EXERCISE OBJECTIVE — Pick every line out of the entries below that holds the string "vuelos", and report them.

AVAILABLE RECORDS —
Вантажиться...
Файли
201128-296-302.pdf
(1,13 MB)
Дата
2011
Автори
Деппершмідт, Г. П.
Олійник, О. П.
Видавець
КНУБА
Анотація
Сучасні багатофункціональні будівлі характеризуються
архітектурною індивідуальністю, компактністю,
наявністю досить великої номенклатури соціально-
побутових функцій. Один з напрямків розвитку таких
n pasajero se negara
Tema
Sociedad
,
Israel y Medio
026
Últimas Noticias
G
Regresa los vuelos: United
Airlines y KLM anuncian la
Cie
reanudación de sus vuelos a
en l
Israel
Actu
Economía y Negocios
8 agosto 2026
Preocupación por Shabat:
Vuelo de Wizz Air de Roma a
==
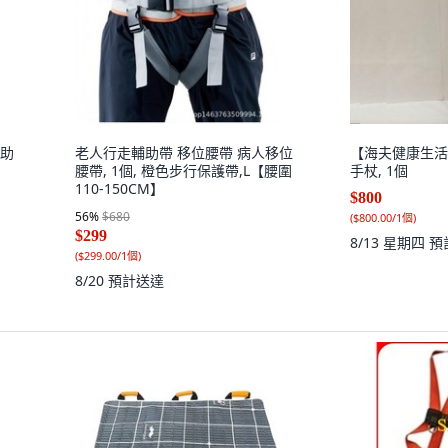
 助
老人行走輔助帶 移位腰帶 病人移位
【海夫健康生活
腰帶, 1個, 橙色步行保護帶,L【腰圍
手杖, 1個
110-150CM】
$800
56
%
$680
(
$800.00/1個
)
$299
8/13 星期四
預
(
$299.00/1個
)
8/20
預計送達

RESPONSE —
Regresa los vuelos: United
reanudación de sus vuelos a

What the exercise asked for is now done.